Surface speed for belts, pulleys and CNC
Why rim speed matters more than RPM on a lathe or belt drive, and how radius links the two into a single working number.
Rim speed versus rotational speed
RPM alone tells you how often something spins, but not how fast its edge is actually moving through space. A small pulley and a large pulley turning at the same RPM have very different rim speeds, because the larger radius sweeps more distance per revolution. Surface speed captures that by multiplying the circumference, 2 x pi x radius, by the revolutions per second. This is why a machinist thinks in surface speed rather than spindle RPM when choosing how fast to run a cut.
Cutting speed on a lathe
On a lathe the workpiece diameter changes the surface speed at the cutting edge even when the spindle RPM is fixed. Material handbooks publish a recommended surface speed for each material and tool combination, and the operator back-calculates the spindle RPM from the current diameter. Entering RPM and the workpiece radius here gives the surface speed directly, which you can compare against the recommended figure. As the part is turned down and the radius shrinks, the surface speed drops for the same RPM, which is why finishing passes often call for a higher spindle speed.
Belt and conveyor speed
A driven pulley sets the linear speed of the belt wrapped around it, and that speed is the surface speed at the pulley rim. If you know the motor RPM and the effective pulley radius, this calculator gives the belt speed in metres per second, which then feeds throughput or feed-rate calculations for a conveyor. Timing belts and flat belts behave the same way at the pitch radius, so measuring to the belt centre rather than the outer edge improves accuracy on toothed pulleys.

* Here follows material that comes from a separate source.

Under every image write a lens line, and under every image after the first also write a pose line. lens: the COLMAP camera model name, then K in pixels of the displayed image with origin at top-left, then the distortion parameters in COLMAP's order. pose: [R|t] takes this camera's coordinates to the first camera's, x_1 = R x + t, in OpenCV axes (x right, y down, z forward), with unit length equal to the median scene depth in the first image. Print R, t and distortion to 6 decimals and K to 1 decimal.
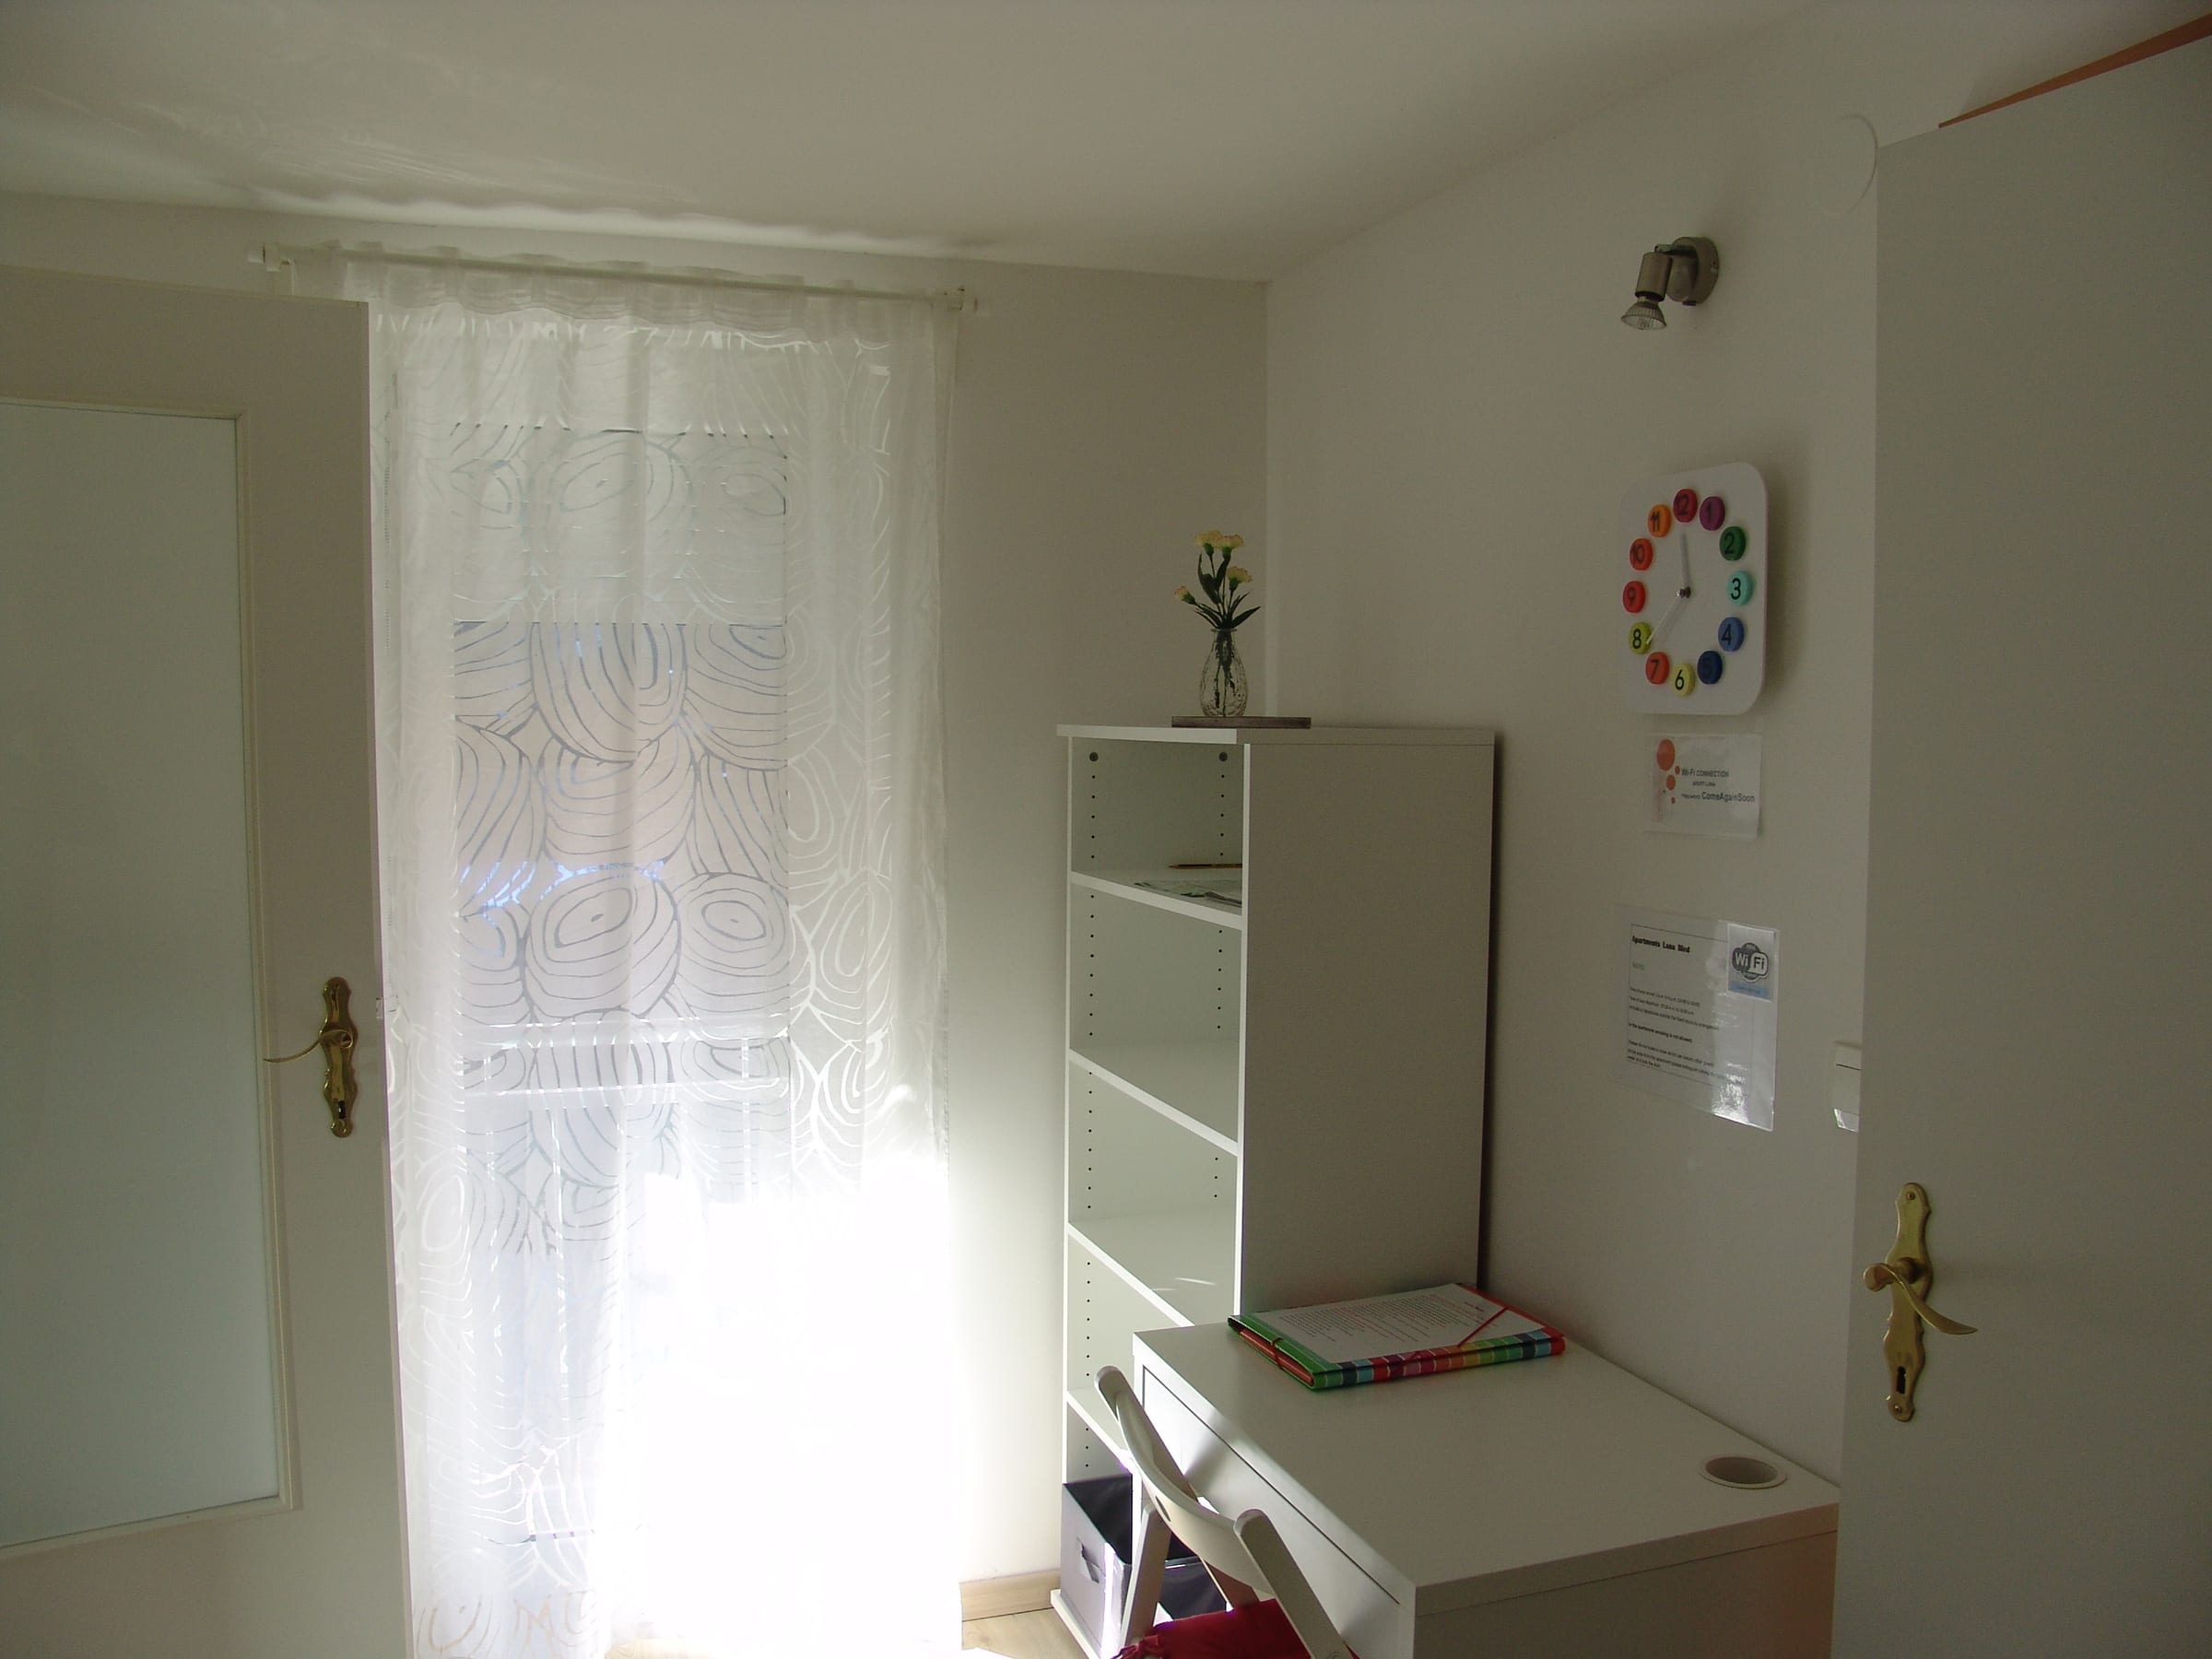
lens RADIAL K [[1842.8, 0, 1115.0], [0, 1842.8, 871.6], [0, 0, 1]] dist [-0.162995, 0.146528]
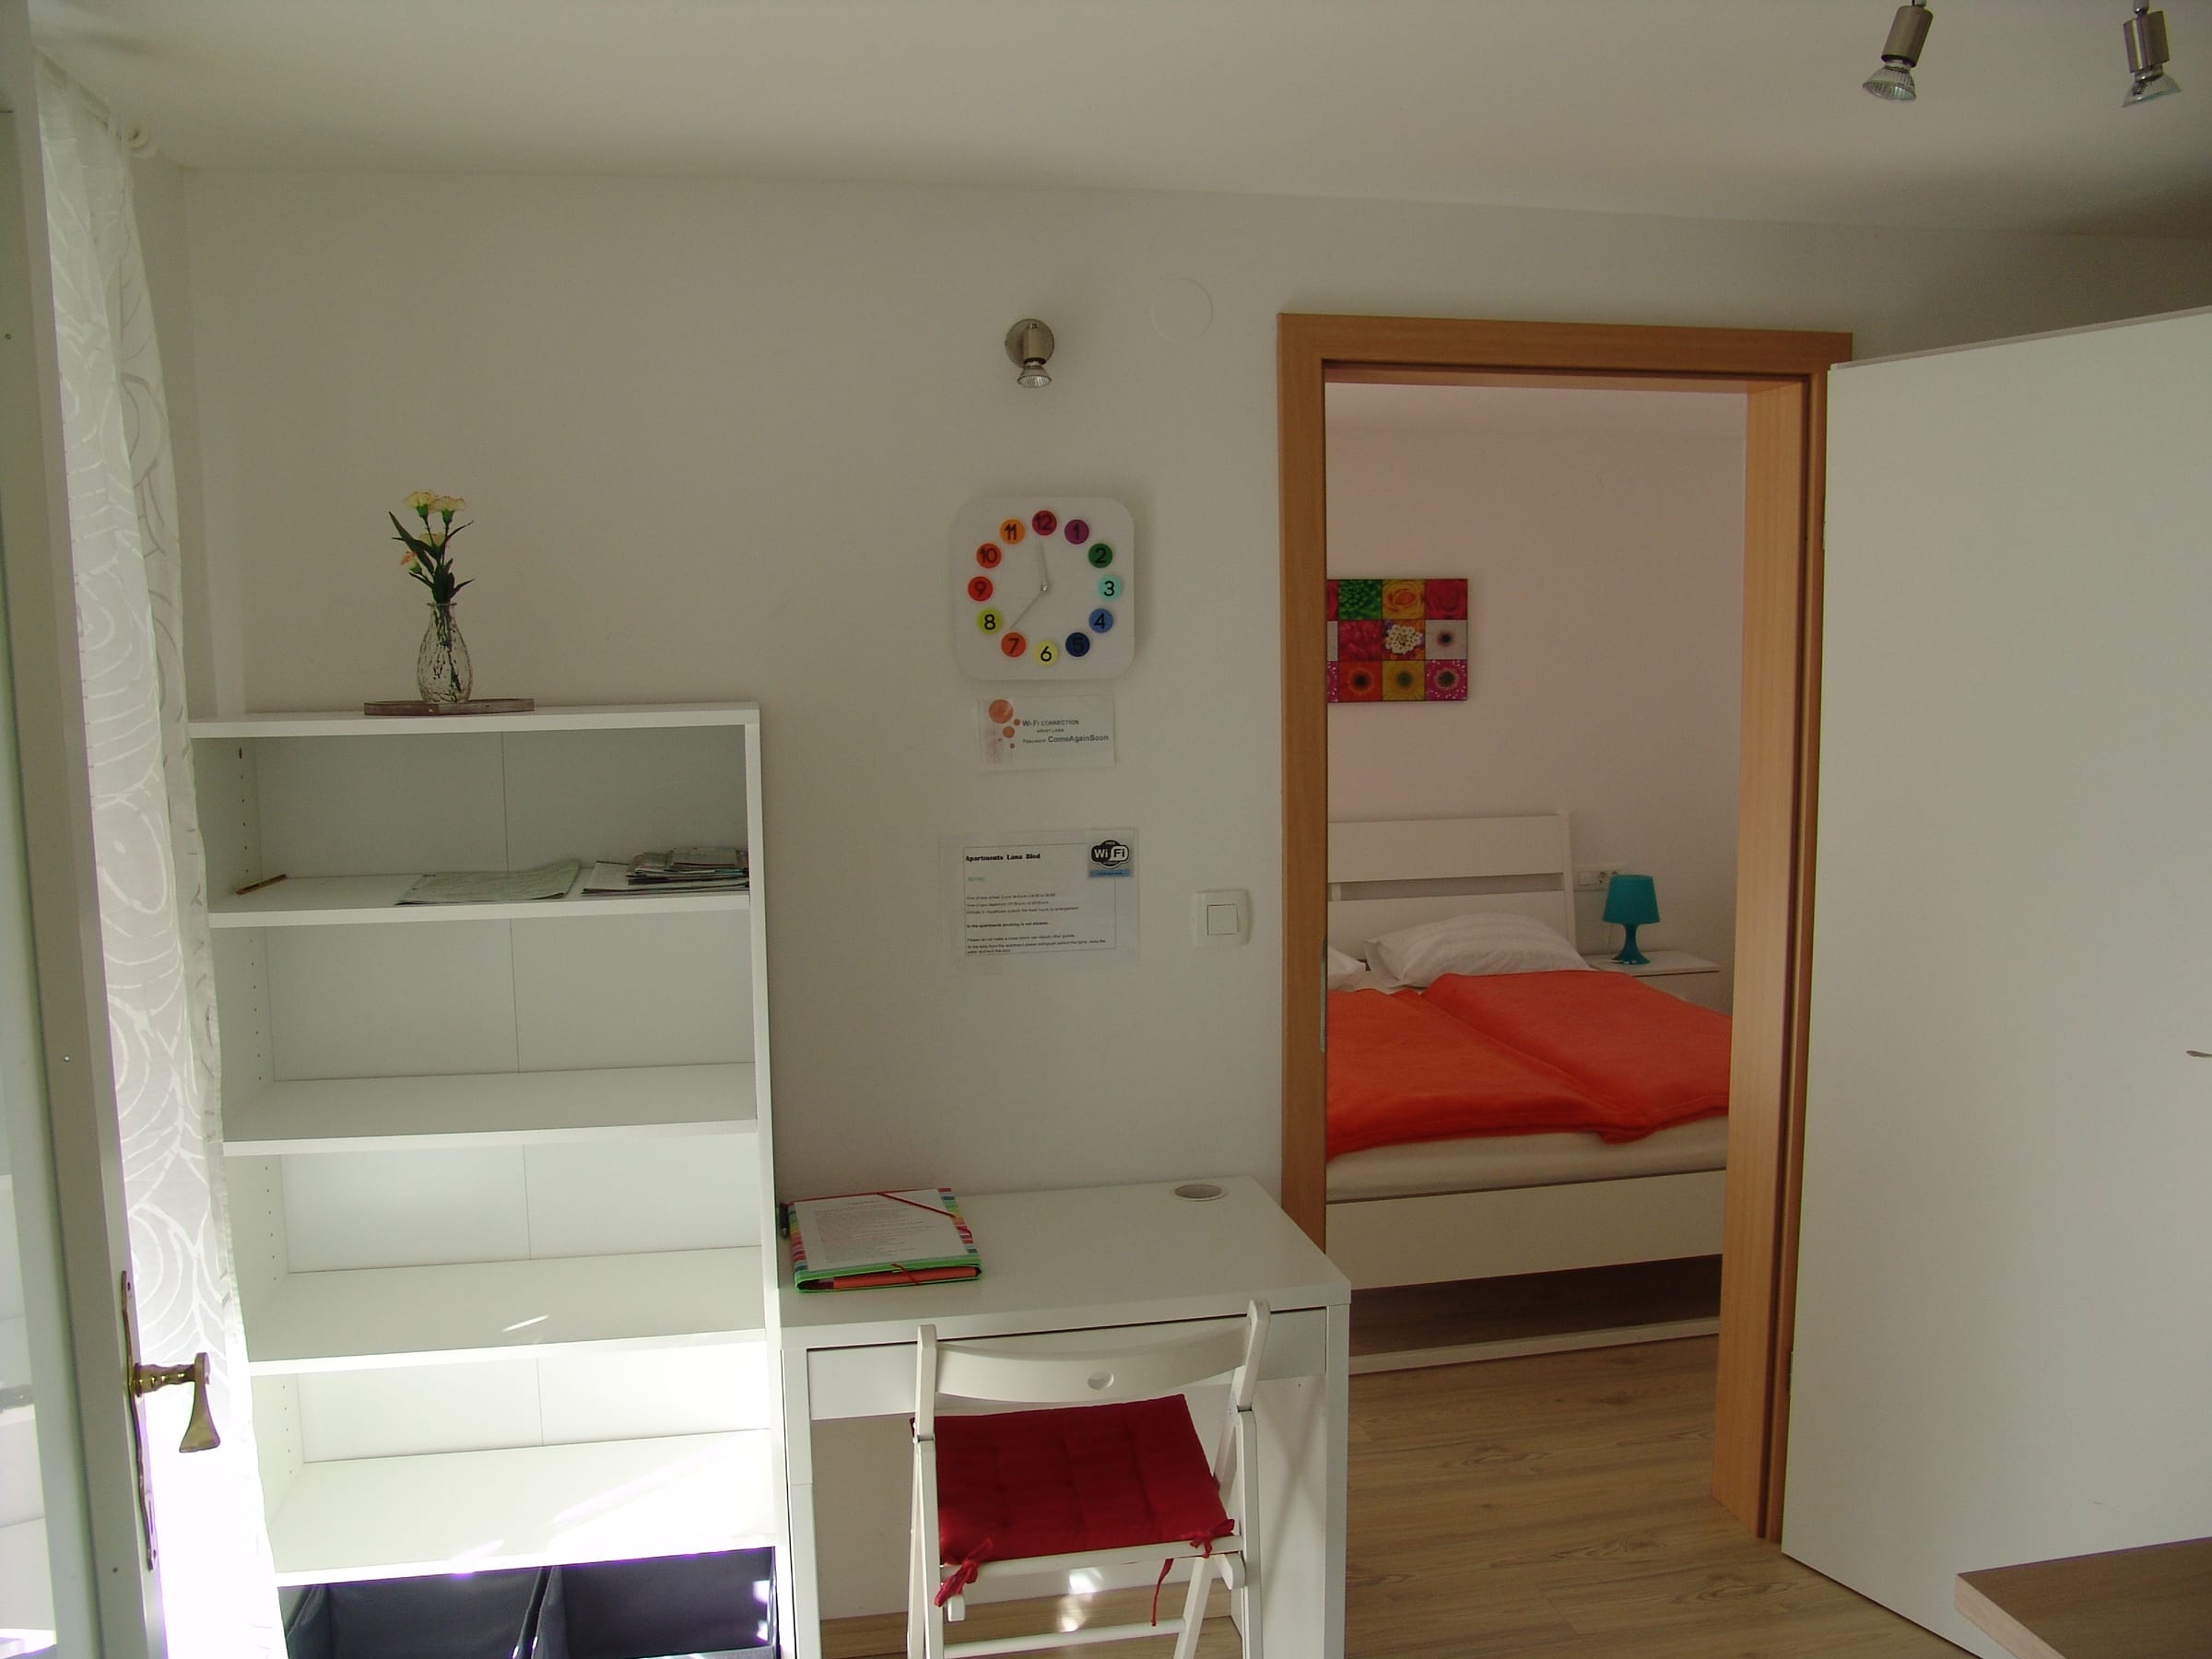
lens RADIAL K [[1842.8, 0, 1115.0], [0, 1842.8, 871.6], [0, 0, 1]] dist [-0.162995, 0.146528]
pose [[0.147442, -0.128223, 0.980724, -1.005046], [0.096828, 0.988669, 0.114704, -0.095506], [-0.984320, 0.078049, 0.158187, 0.733039]]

From wheel RPM to road speed
A rolling wheel that does not slip travels forward at its surface speed, so wheel RPM and tyre radius give road speed. Enter the wheel RPM and the loaded radius of the tyre to see the speed in km/h, a quick sanity check for gearing, dynamometer runs or robotics drivetrains. Remember that a loaded tyre deflects, so its effective rolling radius is a little smaller than the unloaded measurement, which nudges the true road speed slightly below the calculated value.